Asset retirement obligations

The fair value of a liability for an asset retirement obligation is required to be recognized in the period in which it is incurred if a reasonable estimate of fair value can be made, and that the associated retirement costs be capitalized as part of the carrying amount of the long-lived asset.  The Company determines its asset retirement obligation by calculating the present value of the estimated cash flows related to the liability.  Periodic accretion of the discount of the estimated liability would be recorded in the statement of operations.  At May 31, 2011 and August 31, 2010, the Company had no working interests from which they would have had a plugging or abandoning liability.

Recent accounting pronouncements

There are several new accounting pronouncements issued by the Financial Accounting Standards Board ("FASB") which are not yet effective.  Each of these pronouncements, as applicable, has been or will be adopted by the Company.  As of June 30, 2011, none of these pronouncements is expected to have a material effect on the financial position, results of operations or cash flows of the Company.

Fair value determination

Financial instruments consist of cash, marketable securities, promissory notes receivable, accounts payable, accrued expenses and short-term borrowings. The carrying amount of these financial instruments approximates fair value due to their short-term nature or the current rates at which the Company could borrow funds with similar remaining maturities.

*Material supplied*
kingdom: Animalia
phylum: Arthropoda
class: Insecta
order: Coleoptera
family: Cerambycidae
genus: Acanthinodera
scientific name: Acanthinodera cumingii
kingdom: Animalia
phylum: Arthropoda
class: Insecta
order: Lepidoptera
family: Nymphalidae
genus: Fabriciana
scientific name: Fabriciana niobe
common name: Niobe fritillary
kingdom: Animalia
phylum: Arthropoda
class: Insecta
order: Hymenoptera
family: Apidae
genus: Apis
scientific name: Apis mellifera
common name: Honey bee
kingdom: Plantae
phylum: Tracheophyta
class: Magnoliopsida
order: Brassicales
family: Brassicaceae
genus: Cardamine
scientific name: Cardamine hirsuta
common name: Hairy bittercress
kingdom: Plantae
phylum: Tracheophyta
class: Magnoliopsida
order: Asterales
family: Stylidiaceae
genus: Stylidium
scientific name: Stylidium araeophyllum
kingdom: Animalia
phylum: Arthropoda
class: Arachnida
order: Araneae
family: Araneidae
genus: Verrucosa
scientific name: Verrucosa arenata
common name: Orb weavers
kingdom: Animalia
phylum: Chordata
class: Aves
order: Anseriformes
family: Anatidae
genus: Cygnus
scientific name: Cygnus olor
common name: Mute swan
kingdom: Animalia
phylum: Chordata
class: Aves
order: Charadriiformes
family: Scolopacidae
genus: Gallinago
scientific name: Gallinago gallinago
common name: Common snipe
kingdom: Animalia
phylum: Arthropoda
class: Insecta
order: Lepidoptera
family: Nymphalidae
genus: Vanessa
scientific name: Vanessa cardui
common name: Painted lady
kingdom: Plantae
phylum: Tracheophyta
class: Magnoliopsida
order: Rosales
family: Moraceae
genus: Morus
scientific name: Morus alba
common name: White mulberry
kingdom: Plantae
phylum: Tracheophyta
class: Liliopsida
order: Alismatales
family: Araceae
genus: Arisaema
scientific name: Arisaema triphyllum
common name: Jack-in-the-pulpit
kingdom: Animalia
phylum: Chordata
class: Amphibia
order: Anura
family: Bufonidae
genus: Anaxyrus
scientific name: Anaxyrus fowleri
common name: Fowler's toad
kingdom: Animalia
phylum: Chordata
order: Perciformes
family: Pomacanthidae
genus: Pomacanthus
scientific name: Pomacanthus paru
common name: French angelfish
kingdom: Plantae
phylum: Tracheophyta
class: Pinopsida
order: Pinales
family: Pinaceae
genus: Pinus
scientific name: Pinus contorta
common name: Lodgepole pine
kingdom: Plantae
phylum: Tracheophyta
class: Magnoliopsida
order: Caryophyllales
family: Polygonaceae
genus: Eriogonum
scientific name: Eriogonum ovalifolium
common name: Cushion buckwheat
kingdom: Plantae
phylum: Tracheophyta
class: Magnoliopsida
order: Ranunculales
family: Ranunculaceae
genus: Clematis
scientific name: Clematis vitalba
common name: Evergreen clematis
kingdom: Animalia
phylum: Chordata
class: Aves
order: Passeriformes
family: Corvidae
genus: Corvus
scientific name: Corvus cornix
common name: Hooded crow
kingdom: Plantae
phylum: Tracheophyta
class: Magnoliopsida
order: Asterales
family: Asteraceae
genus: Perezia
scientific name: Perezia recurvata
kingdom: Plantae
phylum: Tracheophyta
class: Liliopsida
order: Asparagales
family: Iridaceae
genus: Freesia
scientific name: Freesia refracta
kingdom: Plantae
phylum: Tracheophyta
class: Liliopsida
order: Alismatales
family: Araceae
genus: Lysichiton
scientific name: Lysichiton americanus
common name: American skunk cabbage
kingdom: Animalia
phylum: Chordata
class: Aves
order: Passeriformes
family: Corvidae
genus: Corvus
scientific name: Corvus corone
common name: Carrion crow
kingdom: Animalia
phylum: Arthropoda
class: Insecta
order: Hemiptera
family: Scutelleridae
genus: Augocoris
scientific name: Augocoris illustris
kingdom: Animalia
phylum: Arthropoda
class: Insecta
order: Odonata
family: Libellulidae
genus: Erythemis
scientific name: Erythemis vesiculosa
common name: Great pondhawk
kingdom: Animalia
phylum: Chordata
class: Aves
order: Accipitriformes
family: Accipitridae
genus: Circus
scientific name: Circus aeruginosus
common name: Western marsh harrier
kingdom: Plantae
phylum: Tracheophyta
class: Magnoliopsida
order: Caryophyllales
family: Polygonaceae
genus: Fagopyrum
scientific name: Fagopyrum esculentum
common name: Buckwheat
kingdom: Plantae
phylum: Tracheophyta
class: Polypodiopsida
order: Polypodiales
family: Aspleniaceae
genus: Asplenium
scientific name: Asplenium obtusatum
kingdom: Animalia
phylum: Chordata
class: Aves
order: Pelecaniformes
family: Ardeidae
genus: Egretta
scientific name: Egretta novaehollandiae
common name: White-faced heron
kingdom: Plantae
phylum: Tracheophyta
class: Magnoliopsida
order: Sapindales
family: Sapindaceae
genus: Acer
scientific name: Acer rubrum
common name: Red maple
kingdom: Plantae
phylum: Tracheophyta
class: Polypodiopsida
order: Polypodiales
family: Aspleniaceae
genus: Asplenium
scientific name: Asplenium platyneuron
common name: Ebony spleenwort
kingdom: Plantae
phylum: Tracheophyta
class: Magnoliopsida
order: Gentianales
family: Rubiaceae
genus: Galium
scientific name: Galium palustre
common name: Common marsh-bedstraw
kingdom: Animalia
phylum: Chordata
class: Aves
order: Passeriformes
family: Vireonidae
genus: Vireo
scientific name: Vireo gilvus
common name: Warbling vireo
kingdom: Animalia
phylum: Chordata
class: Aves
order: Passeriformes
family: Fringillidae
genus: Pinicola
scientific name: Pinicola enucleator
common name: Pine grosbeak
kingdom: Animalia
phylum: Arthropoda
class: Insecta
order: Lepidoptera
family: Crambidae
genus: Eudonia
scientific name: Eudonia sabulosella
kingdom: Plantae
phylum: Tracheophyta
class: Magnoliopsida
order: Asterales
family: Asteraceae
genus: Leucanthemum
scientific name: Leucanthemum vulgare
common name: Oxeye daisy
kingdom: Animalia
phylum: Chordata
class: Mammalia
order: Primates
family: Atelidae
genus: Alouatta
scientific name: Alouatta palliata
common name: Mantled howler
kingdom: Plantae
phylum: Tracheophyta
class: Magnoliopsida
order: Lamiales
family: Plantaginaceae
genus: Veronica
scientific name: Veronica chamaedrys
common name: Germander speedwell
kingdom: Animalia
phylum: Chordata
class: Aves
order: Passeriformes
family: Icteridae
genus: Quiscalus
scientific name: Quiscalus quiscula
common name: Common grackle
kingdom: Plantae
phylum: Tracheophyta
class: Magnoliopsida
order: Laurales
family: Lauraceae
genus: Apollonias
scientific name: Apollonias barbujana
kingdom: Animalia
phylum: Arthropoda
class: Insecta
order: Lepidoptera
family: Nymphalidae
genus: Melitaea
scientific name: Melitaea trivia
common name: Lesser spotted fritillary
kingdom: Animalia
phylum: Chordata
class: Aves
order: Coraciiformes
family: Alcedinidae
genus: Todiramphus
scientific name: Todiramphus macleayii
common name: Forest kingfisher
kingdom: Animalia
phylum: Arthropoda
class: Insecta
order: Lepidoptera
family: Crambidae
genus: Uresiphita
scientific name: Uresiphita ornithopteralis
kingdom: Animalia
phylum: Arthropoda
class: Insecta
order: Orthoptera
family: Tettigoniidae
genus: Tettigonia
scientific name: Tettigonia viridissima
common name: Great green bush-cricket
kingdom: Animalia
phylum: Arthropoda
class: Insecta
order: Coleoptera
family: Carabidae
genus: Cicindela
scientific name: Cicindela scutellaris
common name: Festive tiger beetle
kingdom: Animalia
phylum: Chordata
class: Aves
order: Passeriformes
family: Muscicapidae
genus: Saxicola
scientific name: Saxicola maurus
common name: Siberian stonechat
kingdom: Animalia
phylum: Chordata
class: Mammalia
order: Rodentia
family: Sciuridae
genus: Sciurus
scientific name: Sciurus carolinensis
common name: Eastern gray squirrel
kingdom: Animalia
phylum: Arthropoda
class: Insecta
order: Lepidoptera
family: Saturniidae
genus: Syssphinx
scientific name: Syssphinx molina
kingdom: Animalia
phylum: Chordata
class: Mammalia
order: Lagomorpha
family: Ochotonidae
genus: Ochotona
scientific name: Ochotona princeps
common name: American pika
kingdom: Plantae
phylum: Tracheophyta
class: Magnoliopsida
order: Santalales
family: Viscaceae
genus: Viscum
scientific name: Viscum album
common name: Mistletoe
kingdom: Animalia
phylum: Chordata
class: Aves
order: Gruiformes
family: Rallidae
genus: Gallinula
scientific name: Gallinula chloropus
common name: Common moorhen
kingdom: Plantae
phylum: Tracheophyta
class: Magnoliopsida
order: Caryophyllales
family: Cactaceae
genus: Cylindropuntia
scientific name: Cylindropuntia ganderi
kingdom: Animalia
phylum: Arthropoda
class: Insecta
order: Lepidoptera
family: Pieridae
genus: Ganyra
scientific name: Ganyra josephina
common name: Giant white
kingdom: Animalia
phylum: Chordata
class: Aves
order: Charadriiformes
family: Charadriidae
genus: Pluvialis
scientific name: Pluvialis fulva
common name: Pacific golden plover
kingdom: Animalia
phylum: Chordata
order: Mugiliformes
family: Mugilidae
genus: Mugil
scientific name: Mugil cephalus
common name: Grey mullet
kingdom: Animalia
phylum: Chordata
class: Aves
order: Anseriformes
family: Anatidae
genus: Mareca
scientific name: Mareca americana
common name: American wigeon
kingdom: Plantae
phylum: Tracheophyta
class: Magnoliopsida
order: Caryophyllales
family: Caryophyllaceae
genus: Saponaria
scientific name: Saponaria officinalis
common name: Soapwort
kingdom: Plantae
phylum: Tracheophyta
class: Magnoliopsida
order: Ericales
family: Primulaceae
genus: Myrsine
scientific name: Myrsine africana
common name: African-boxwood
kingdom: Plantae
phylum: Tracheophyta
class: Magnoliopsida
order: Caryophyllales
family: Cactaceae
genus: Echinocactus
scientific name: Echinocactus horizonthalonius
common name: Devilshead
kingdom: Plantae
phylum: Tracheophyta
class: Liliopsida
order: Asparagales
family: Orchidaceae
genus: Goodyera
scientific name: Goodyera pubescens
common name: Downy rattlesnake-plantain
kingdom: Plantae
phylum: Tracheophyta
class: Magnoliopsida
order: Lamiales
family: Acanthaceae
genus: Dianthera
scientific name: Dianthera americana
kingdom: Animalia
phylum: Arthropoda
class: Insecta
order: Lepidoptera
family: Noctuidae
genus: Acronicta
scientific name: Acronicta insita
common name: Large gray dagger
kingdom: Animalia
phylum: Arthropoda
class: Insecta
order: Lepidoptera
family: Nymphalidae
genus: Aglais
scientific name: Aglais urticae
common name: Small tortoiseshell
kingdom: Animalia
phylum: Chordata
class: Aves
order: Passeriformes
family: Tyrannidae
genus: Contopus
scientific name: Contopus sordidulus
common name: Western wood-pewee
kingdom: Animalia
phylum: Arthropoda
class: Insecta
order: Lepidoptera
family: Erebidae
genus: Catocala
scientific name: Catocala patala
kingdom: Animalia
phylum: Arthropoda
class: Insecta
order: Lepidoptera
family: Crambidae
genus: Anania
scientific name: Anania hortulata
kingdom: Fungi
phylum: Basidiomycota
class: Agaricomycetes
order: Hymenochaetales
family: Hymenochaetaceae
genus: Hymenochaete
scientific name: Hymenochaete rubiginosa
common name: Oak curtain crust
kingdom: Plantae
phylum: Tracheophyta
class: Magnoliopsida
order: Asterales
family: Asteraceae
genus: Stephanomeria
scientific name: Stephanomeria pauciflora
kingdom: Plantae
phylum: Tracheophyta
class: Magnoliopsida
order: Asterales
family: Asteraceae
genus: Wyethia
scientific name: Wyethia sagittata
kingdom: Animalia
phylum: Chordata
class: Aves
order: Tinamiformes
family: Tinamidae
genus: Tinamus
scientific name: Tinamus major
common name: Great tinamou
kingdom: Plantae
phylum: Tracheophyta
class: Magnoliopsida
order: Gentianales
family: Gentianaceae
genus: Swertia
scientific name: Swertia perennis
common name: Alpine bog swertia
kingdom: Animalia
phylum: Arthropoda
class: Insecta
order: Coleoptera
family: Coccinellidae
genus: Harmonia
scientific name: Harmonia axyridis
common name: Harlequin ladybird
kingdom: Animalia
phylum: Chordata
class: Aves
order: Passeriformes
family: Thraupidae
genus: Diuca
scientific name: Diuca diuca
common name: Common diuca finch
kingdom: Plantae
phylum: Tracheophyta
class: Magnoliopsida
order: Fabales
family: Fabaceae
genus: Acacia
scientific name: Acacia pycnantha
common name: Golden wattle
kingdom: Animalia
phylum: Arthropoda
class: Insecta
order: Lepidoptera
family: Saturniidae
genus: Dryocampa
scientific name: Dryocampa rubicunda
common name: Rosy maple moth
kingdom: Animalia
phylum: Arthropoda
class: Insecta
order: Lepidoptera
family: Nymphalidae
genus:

*What to work on*
Retype the accounting policies text word for word, in full. The rows were taken from a different source.

*Result of this task*
Asset retirement obligations

The fair value of a liability for an asset retirement obligation is required to be recognized in the period in which it is incurred if a reasonable estimate of fair value can be made, and that the associated retirement costs be capitalized as part of the carrying amount of the long-lived asset.  The Company determines its asset retirement obligation by calculating the present value of the estimated cash flows related to the liability.  Periodic accretion of the discount of the estimated liability would be recorded in the statement of operations.  At May 31, 2011 and August 31, 2010, the Company had no working interests from which they would have had a plugging or abandoning liability.

Recent accounting pronouncements

There are several new accounting pronouncements issued by the Financial Accounting Standards Board ("FASB") which are not yet effective.  Each of these pronouncements, as applicable, has been or will be adopted by the Company.  As of June 30, 2011, none of these pronouncements is expected to have a material effect on the financial position, results of operations or cash flows of the Company.

Fair value determination

Financial instruments consist of cash, marketable securities, promissory notes receivable, accounts payable, accrued expenses and short-term borrowings. The carrying amount of these financial instruments approximates fair value due to their short-term nature or the current rates at which the Company could borrow funds with similar remaining maturities.